EXTRACT PROVIDED
^^^^

November/December 2017
Happy Holidays from the Princeton in Africa office! We had another fantastic year as we transitioned between the 2016-17 and the 2017-18 fellowship classes. I encourage all of you to check our our 2016-17 Annual Report to learn more about the achievements of last year’s Fellows, host organizations and alumni, and to read through some of the exciting work of our current cohort in the stories below.
PiAf Connections
Please click below to check out pictures of our Fellows, Alums and other members of the PiAf family meeting up at home and around Africa.
Attachments
Notes from the Field
By Nicole Dagata, 2017-18 Fellow with Clinton Health Access Initiative in Swaziland
My entire life, I have always answered this very popular question the same way.
“What do you do?”
While the job/internship/volunteer positions may have changed over the years, I nonetheless continued to answer with my job title. I put so much emphasis on these labels that I started to let it dictate how I defined myself. Oftentimes, I let it impact my self-worth and constantly worried about where and how far that title would propel me in my career. This year working for CHAI Swaziland is, in fact, the best job I’ve ever had. It challenges me in the best ways, allows me to deeply explore the HIV space throughout the country, and provides the opportunity to work with brilliant minds from all around the globe to create meaningful change. Despite my love and admiration for what I do and how much I adore coming to work every day, I am determined to not let it delimit who I am.
This is not to say that hobbies and interests outside of work have been nonexistent in my life. But rather, none of these interests earned any meaningful status from myself. No matter how much I love learning new languages, rocking out on a bike to my favorite music, or learning to make exciting new meals, these parts of my life always took a very significant backseat to my job. And jobs are important, especially to someone like me who is very passionate about my career. However, these other parts of my life are special as well and essential to living a life of joy as I have come to find. My epiphany moment reared its head when for a brief period (though it seemed like an eternity at the time) my fellowship opportunity was placed on hold due to visa issues with my original host country. In this moment, my life actually crumbled. The only metric with which I measured myself, my precious defining characteristic, was ripped away and it suddenly felt that I was no longer living a successful, fulfilling life.

^^^^

MATERIAL SHOWN
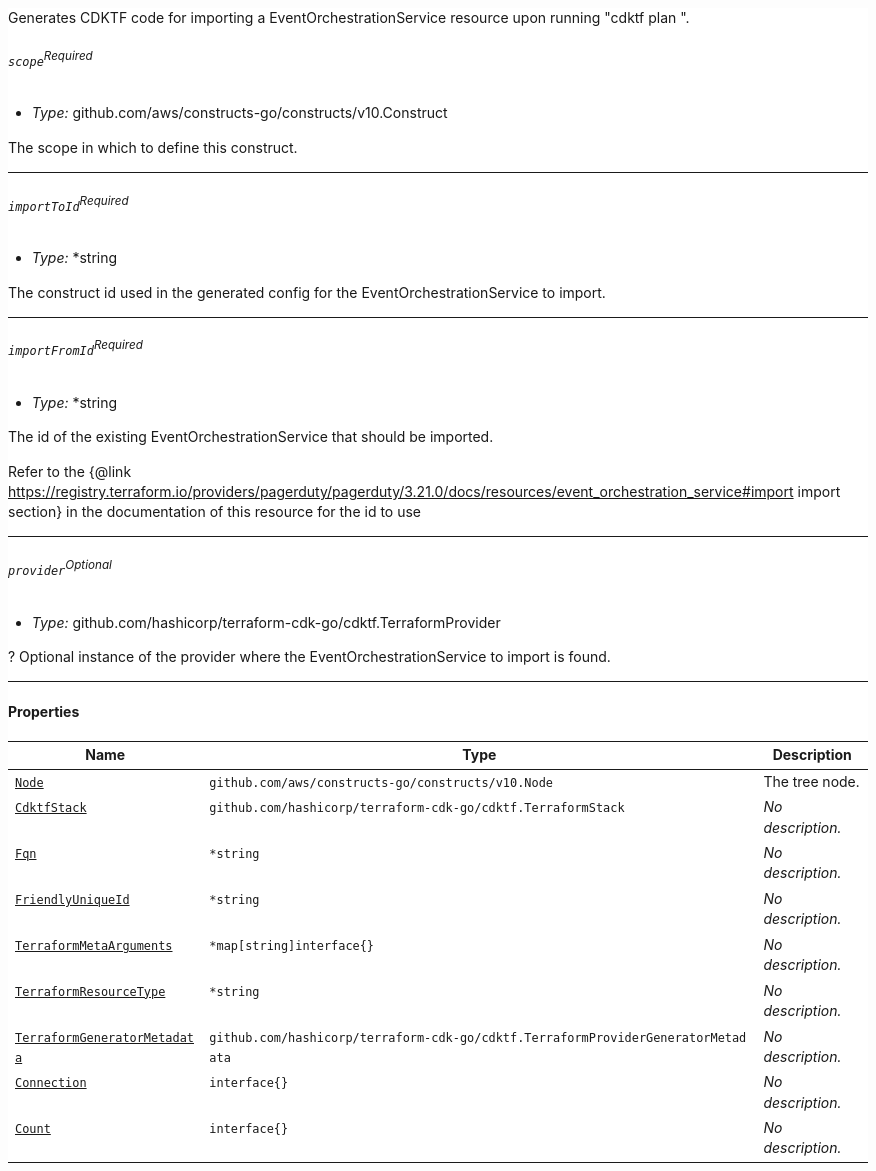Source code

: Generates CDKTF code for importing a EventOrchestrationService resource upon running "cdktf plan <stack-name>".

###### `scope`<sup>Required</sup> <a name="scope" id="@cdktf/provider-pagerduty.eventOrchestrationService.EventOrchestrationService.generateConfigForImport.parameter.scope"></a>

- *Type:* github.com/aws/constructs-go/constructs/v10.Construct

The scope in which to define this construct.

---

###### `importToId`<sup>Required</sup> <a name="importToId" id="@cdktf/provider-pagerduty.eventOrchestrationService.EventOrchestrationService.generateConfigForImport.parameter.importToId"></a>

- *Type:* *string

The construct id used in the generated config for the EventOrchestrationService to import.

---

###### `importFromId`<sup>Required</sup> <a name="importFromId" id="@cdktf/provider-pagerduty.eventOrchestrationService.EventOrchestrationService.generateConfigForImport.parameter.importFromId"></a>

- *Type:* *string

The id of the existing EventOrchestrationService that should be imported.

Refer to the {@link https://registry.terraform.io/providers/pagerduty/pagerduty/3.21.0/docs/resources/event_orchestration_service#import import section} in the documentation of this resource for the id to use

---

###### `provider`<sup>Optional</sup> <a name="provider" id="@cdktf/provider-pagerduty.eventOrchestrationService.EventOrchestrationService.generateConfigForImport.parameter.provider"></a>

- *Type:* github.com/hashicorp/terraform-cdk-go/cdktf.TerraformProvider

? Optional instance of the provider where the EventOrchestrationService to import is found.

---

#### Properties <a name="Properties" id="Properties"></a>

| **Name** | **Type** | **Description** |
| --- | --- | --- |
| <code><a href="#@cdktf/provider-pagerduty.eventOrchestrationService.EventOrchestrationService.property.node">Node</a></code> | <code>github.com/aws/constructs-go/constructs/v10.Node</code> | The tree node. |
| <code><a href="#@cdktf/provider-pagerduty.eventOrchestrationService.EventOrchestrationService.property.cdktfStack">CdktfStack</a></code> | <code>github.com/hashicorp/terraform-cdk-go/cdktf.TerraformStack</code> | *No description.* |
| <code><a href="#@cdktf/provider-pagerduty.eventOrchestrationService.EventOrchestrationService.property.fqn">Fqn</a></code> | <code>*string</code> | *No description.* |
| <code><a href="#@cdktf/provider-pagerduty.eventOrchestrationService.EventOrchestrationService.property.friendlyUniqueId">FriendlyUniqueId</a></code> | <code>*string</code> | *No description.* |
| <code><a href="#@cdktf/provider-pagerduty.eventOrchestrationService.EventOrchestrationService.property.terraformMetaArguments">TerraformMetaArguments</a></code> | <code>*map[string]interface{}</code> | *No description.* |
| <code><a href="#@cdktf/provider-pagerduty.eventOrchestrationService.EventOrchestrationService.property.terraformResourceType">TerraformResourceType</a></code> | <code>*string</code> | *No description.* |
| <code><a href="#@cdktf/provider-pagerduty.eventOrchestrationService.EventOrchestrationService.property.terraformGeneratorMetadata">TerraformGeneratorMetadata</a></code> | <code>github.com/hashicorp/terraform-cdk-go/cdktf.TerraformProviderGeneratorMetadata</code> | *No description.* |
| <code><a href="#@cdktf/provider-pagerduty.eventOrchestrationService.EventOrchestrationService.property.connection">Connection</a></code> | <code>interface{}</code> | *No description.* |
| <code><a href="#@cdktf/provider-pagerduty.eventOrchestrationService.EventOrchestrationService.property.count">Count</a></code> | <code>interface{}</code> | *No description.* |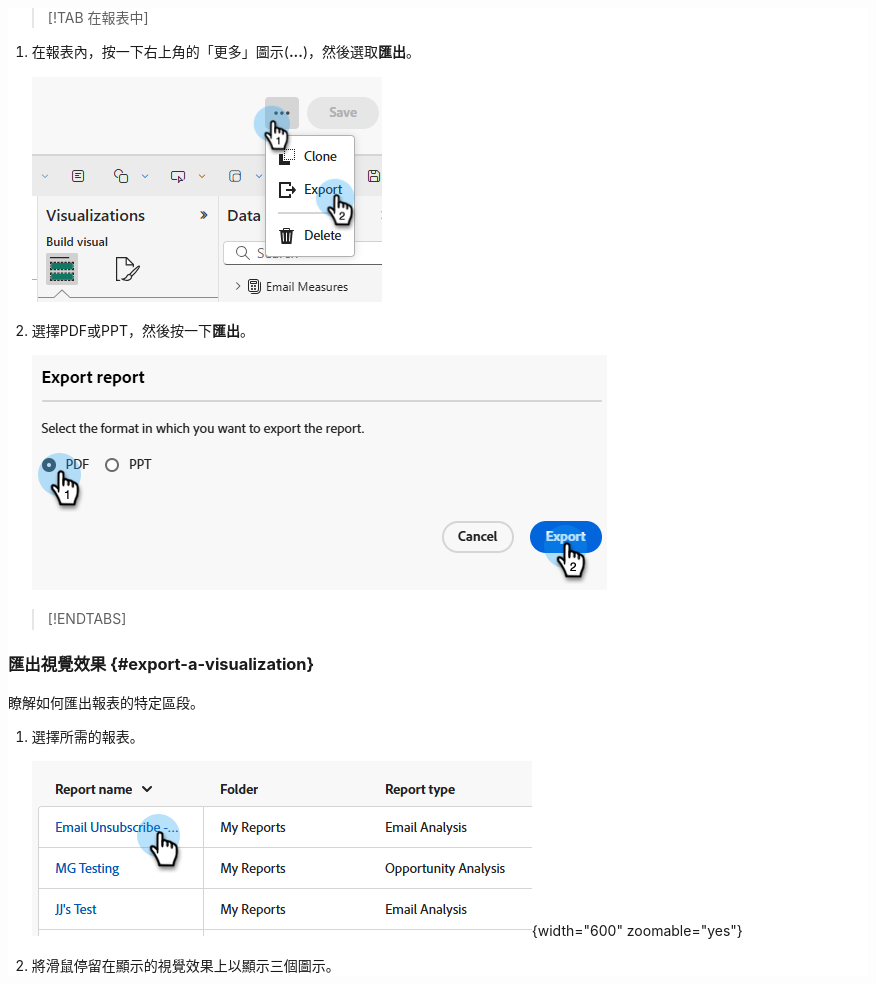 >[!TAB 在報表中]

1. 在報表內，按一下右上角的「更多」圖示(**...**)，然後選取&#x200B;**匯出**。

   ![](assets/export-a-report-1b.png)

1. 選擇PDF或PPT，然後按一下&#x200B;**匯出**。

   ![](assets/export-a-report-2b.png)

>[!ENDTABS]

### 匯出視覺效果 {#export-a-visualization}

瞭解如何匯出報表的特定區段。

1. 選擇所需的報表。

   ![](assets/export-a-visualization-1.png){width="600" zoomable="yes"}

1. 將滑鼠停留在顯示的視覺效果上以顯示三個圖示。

^^^^

QUESTIONS ON THE MATERIAL
• A. Answer these questions about the newsletter, one line each, marked like the questions:
(i) Which report does the office encourage readers to look at to learn about the achievements of last year's Fellows?
(ii) With which organization, and in which country, is Nicole Dagata a 2017-18 Fellow?
(iii) Why was her fellowship opportunity placed on hold for a brief period?
• B. What hobbies and interests outside of work does the fellow name in the newsletter? List every one.
• C. Copy out the part of the newsletter that runs from "While the job/internship/volunteer" up to and including "delimit who I am.".

ANSWERS BY ITEM NUMBER
• A.
(i) The 2016-17 Annual Report.
(ii) The Clinton Health Access Initiative, in Swaziland.
(iii) Because of visa issues with her original host country.

• B.
- Learning new languages
- Rocking out on a bike to her favorite music
- Learning to make exciting new meals

• C.
While the job/internship/volunteer positions may have changed over the years, I nonetheless continued to answer with my job title. I put so much emphasis on these labels that I started to let it dictate how I defined myself. Oftentimes, I let it impact my self-worth and constantly worried about where and how far that title would propel me in my career. This year working for CHAI Swaziland is, in fact, the best job I’ve ever had. It challenges me in the best ways, allows me to deeply explore the HIV space throughout the country, and provides the opportunity to work with brilliant minds from all around the globe to create meaningful change. Despite my love and admiration for what I do and how much I adore coming to work every day, I am determined to not let it delimit who I am.